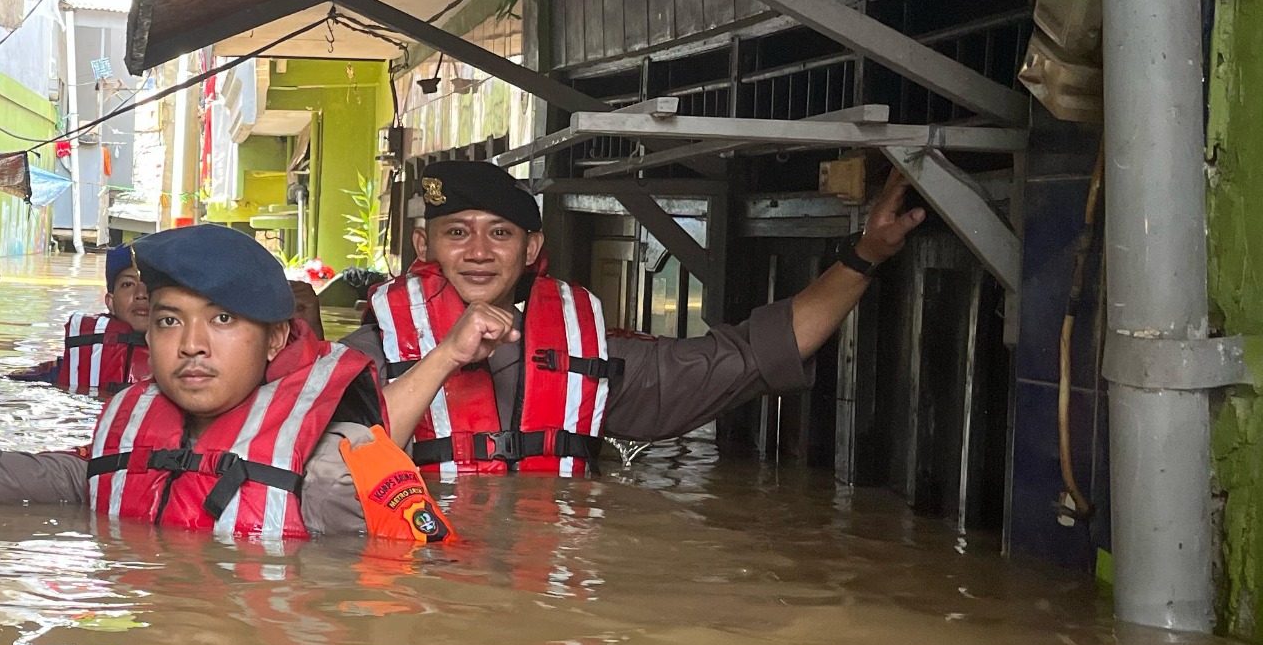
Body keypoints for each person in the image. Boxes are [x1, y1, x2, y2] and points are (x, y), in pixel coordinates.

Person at [359, 158, 926, 475]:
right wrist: (445, 356)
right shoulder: (368, 351)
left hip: (544, 601)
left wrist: (865, 256)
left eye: (500, 233)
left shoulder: (586, 360)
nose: (479, 251)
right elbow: (337, 467)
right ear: (422, 245)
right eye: (457, 233)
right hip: (426, 590)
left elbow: (746, 359)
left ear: (531, 250)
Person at [0, 225, 451, 543]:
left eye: (223, 319)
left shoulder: (336, 471)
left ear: (278, 339)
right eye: (168, 320)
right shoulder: (117, 450)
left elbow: (418, 601)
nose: (191, 344)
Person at [12, 243, 152, 391]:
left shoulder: (176, 367)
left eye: (150, 284)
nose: (141, 294)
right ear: (110, 302)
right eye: (128, 284)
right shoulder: (67, 368)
_ _ _ _ _ _ _
- _Task brief_
Determine the number of lines in the listing that contain the string "shoulder". Write that number and nothing else.

- _Output below_
6